Judicial review in India is a process by which the Supreme Court and the High Courts of India review executive or legislative actions. They may invalidate amendments, laws, acts and governmental actions that are incompatible with the terms of the Constitution of India.  

Judicial review is one of the checks and balances in the separation of powers: the power of the judiciary to supervise the legislative and executive branches when the latter exceed their authority. The courts invalidate laws, acts and governmental (executive) actions which violate constitutional provisions. The courts can invalidate any constitutional amendments if they infringe on the basic structure of the Indian Constitution. 

Frequently, this power is used to the protect and enforce the fundamental rights guaranteed in the Constitution.

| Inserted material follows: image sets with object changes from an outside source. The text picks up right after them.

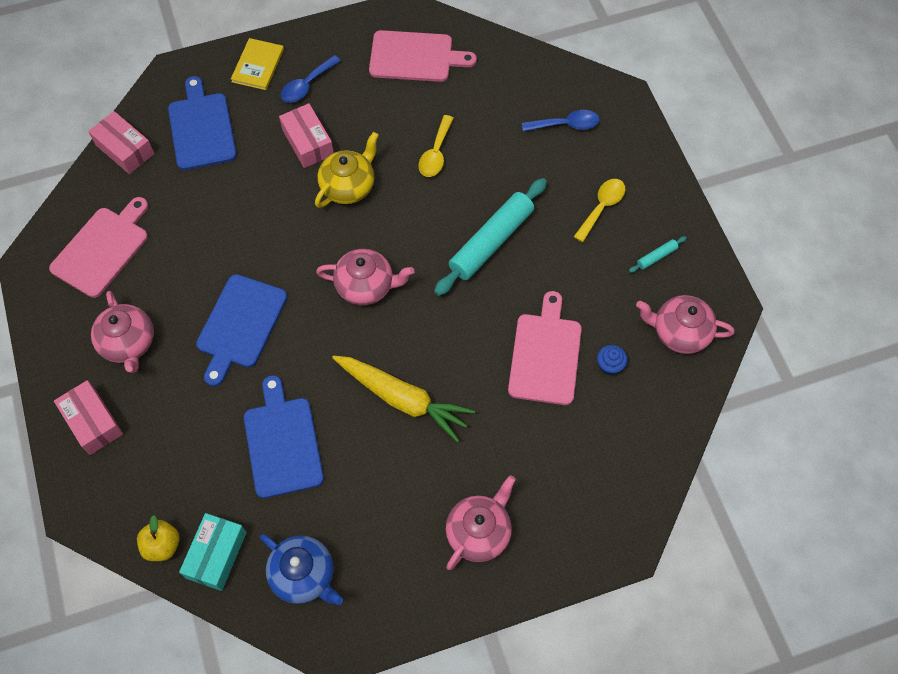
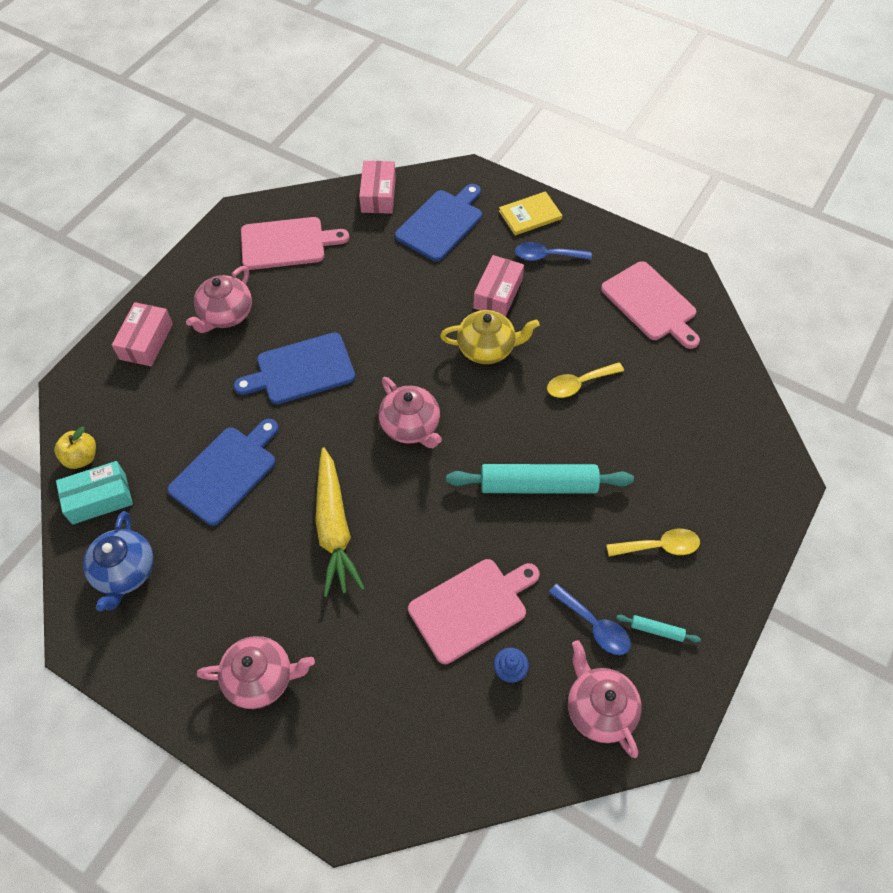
camera: 50 degrees right, 5 degrees down
blue spoon [522,110,599,132] -> blue spoon moved to [549,584,631,655]

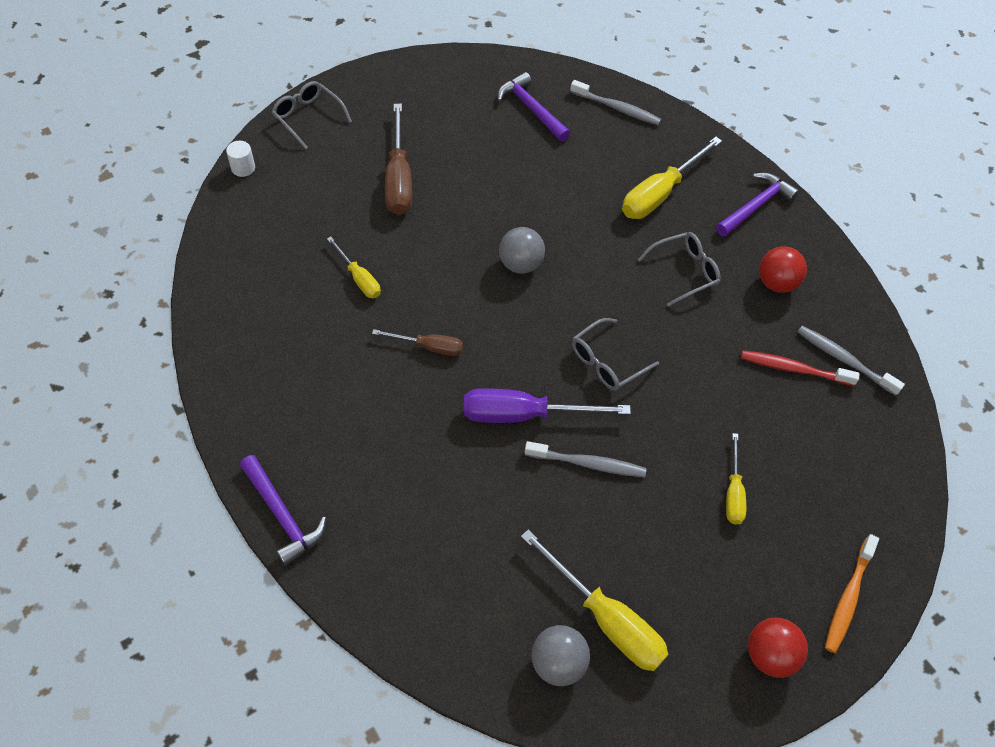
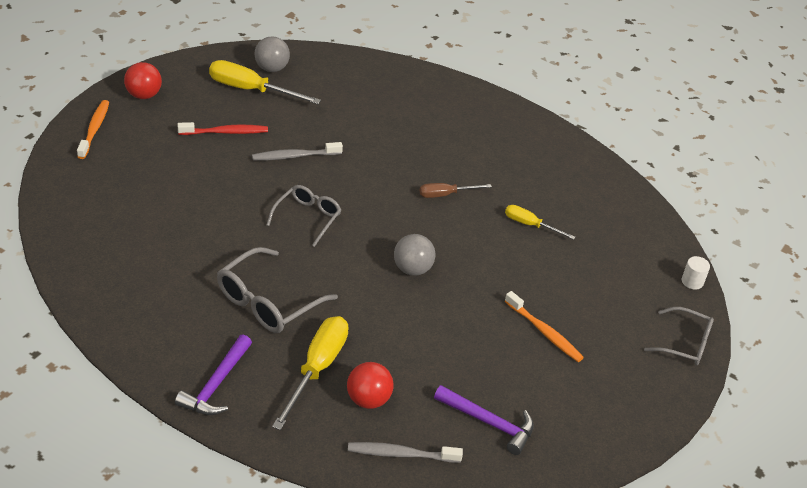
camera: 155 degrees right, 15 degrees down
purple hammer [240,455,326,566] -> none
brown screwdriver [385,104,412,215] -> none
purple screwdriver [464,388,631,423] -> none
grey glasses [638,232,721,307] -> grey glasses [217,247,338,333], size x1.50
yellow screwdriver [726,433,746,525] -> none
red toothbrush [741,350,860,386] -> red toothbrush moved to [178,122,268,135]
red ball [759,246,807,293] -> red ball moved to [347,362,394,409]
grey toothbrush [798,326,905,396] -> none
none -> orange toothbrush [505,291,584,362]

To a lesser extent, judicial review is used in matters concerning legislative competence with regard to the centre-state relations.

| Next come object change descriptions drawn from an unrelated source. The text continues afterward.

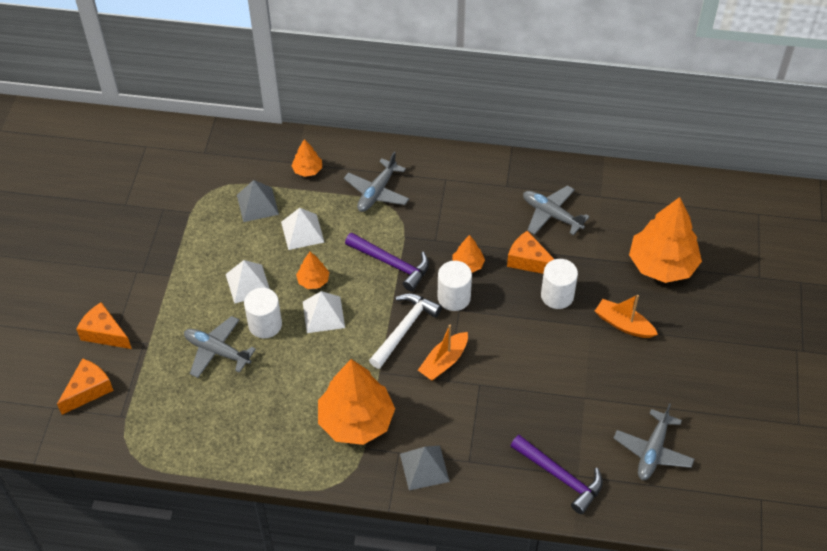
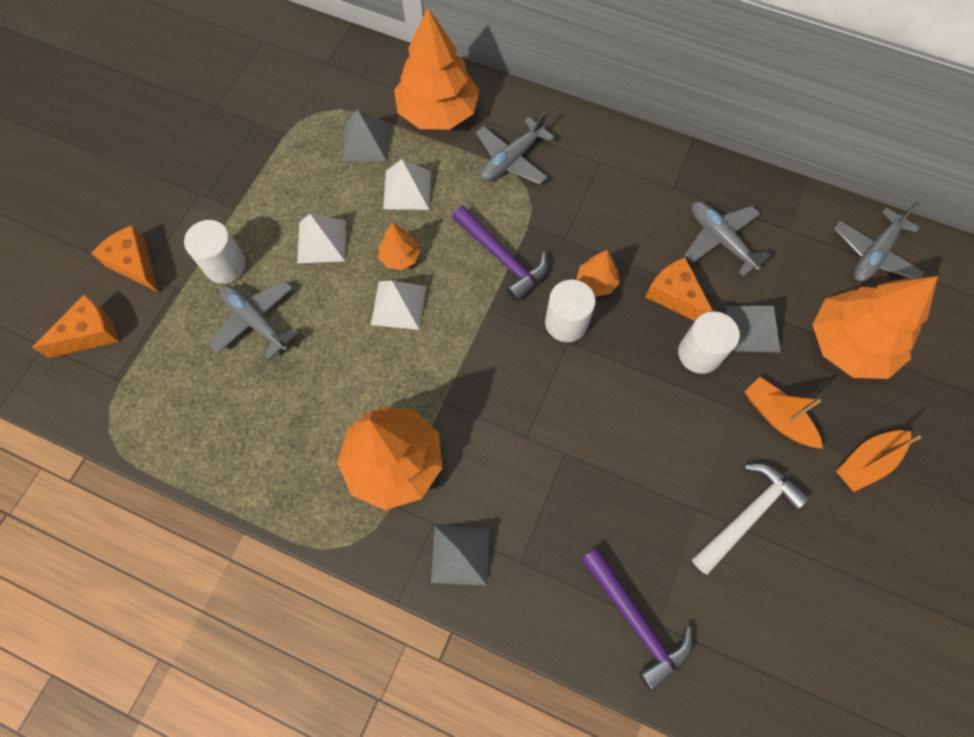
camera: 15 degrees right, 15 degrees up
white cylinder [244,288,282,338] -> white cylinder moved to [184,220,246,283]
orange tree [291,139,322,177] -> orange tree [394,8,479,129], size x2.17
white hammer [369,293,442,369] -> white hammer moved to [692,463,809,575]
orange boat [418,325,468,381] -> orange boat moved to [836,430,921,492]
grey plane [614,403,694,480] -> grey plane moved to [834,203,925,282]
none -> grey pyramid [726,306,780,352]

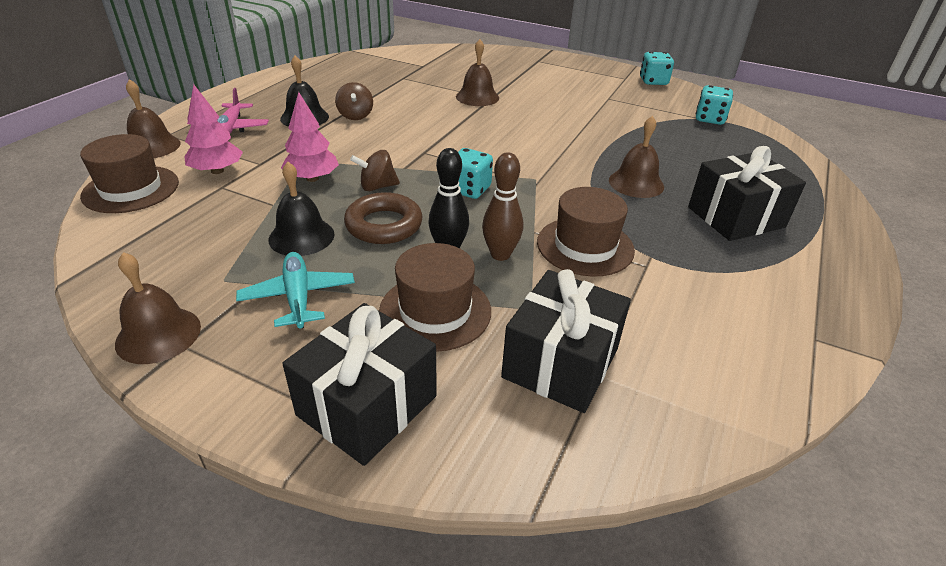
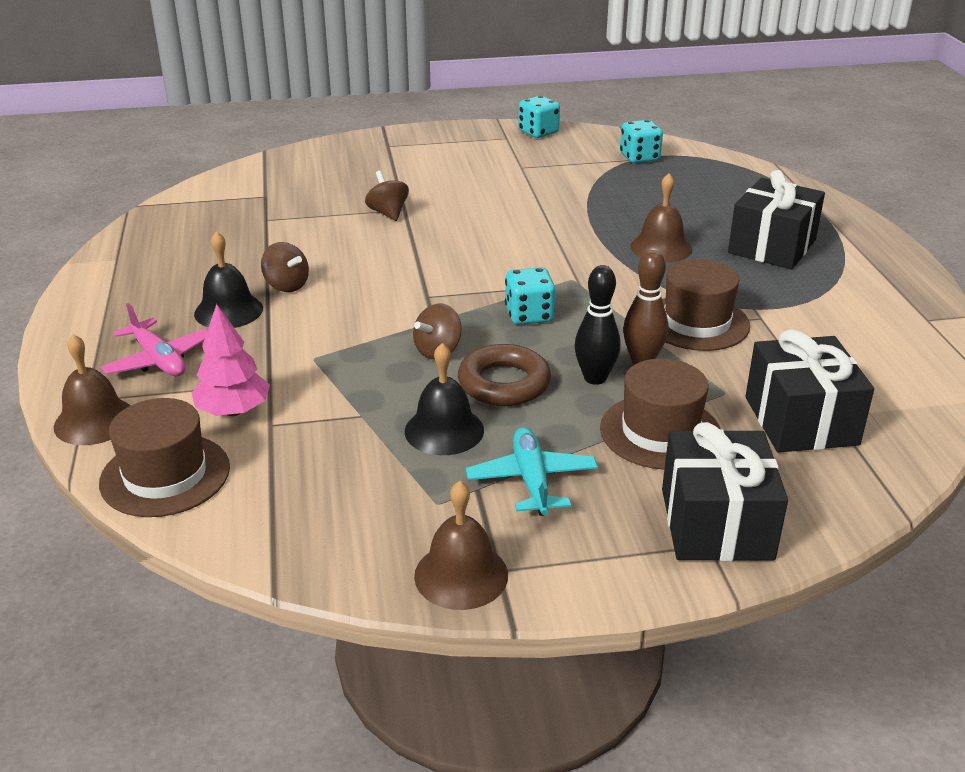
camera: 35 degrees left, 5 degrees down
turquoise plane [236,252,355,329] -> turquoise plane turned 45 degrees clockwise [466,427,598,516]
pink tree [281,92,339,182] -> none
brown bell [456,39,499,106] -> brown spinning top [365,171,409,221]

The Constitutional Provisions 
The provisions in Constitution of India related to the Judicial Review: 

 Article 13
 Article 32: enshrines the Right to Constitutional Remedies.

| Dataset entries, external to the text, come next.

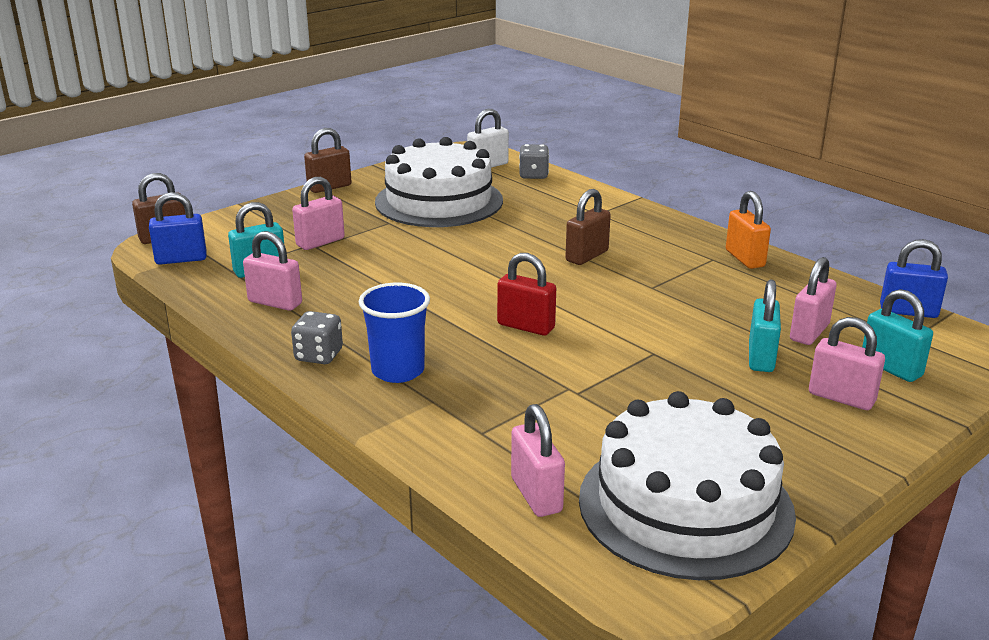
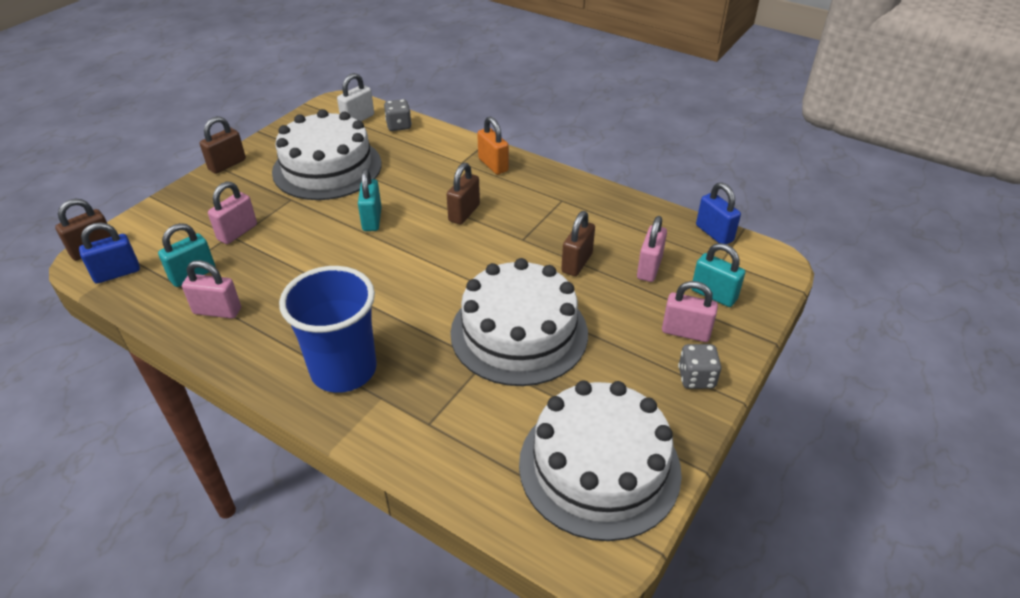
camera: 15 degrees left, 15 degrees up
grey dice [291,311,343,364] -> grey dice moved to [678,344,721,389]
blue cup [359,283,430,383] -> blue cup [279,266,377,393], size x1.52
red padlock [497,253,556,336] -> none
pink padlock [511,404,565,517] -> none
orange padlock [726,191,771,269] -> orange padlock moved to [477,116,509,175]
turquoise padlock [749,279,781,372] -> turquoise padlock moved to [358,169,382,231]
blue padlock [880,239,948,318] -> blue padlock turned 60 degrees clockwise [696,182,741,244]
none -> white cake [450,258,588,386]
none -> brown padlock [561,211,595,276]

 Article 131 to 134: provides the Supreme Court with the original jurisdiction for centre-state and inter-state conflicts, constitutional, civil and criminal cases.
 Article 135: authorises the Supreme Court to exercise the jurisdiction and powers of the federal court under any pre-constitution law
 Article 136: deals with Special Leave to Appeal in India.
 Article 143
 Article 226 to 227: authorises the high courts with the power of judicial review.
 Article 245 to 246
 Article 251 and Article 254: deals with situations where there is a dispute between the central and state laws. 
 Article 372: deals with pre-constitutional laws.